[Passage to read Boundary: Start]

The launch of the new PlayStation 4 and Xbox One consoles last month has seen demand outstripping supply. With a lack of consoles, a gray market has blossomed on websites like eBay and Craigslist, with systems selling for hundreds of dollars over retail price.

Here we take a look inside that gray economy at some of the people buying and selling — and at the big headlines that this market has inadvertently created.

The Craigslist seller

The Xbox One Day One edition controller

Above: The Xbox One Day One edition controller

Image Credit: Microsoft

For Steven Miori of Houston, picking up an Xbox One at launch represented a quick investment opportunity. “On release day, I figured all of the Xbox Ones would be sold out to people who waited in line all night,” he told me via email. “But when I went to Target around 11 a.m. that morning, they had two consoles left.”

[Passage to read Boundary: End]

Assignment: Extend the article about the gray market for PlayStation 4 and Xbox One consoles, picking up right after its last sentence. These rows have no connection to the article about the console gray market.

[Exercise data Boundary: Start]

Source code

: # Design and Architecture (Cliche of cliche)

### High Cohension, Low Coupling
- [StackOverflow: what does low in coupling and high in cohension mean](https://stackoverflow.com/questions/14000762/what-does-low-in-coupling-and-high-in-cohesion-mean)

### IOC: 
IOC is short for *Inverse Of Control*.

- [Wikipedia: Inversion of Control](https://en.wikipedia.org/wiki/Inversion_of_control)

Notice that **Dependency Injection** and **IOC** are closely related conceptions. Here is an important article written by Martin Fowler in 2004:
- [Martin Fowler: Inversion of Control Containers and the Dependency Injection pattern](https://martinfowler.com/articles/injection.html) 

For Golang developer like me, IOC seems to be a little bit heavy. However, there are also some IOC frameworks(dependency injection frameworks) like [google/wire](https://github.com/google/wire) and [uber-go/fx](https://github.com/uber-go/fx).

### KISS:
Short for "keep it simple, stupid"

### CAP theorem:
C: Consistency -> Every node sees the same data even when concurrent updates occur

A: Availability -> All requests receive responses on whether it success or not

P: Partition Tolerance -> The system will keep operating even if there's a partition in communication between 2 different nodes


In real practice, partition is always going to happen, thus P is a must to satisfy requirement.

[Exercise data Boundary: End]

Output below:
Miori tried buying both, but the store would only sell him one. “After calling around town a little, I realized that by about noon that day everyone was sold out,” he said. “It was a no-risk purchase because Target has a 90-day return policy, so worst case scenario, if I didn’t sell it, I would just take it back.”

Miori originally planned to sell the console on eBay for $700 – a markup of $185 on the total (after tax) that he paid – but the 10 percent seller fee put him off. He ended up putting it on Craigslist for $640.

“I only got one call the first day,” said Miori. “A kid offering to trade me an iPhone 5S for it. I told him, ‘No, thanks.’

“I didn’t get another call on it for about five or six days and was getting a little discouraged and thought about lowering the price. But Thanksgiving Day, I got a call from a guy who offered $600 for it. We eventually agreed on a price of $620.

“I grabbed a friend and met him in front of a Starbucks. He was a nice guy and paid in cash, and we went our separate ways. [It was a] pretty easy way to make $100!”

The buyer

Scott Speed's Craigslist purchase went smoothly. Stalker notwithstanding.

One buyer caught up in the stock shortage was NASCAR Sprint Cup driver Scott Speed. He met a Craigslist seller in a gas station parking lot on the PlayStation 4’s release day to buy his console.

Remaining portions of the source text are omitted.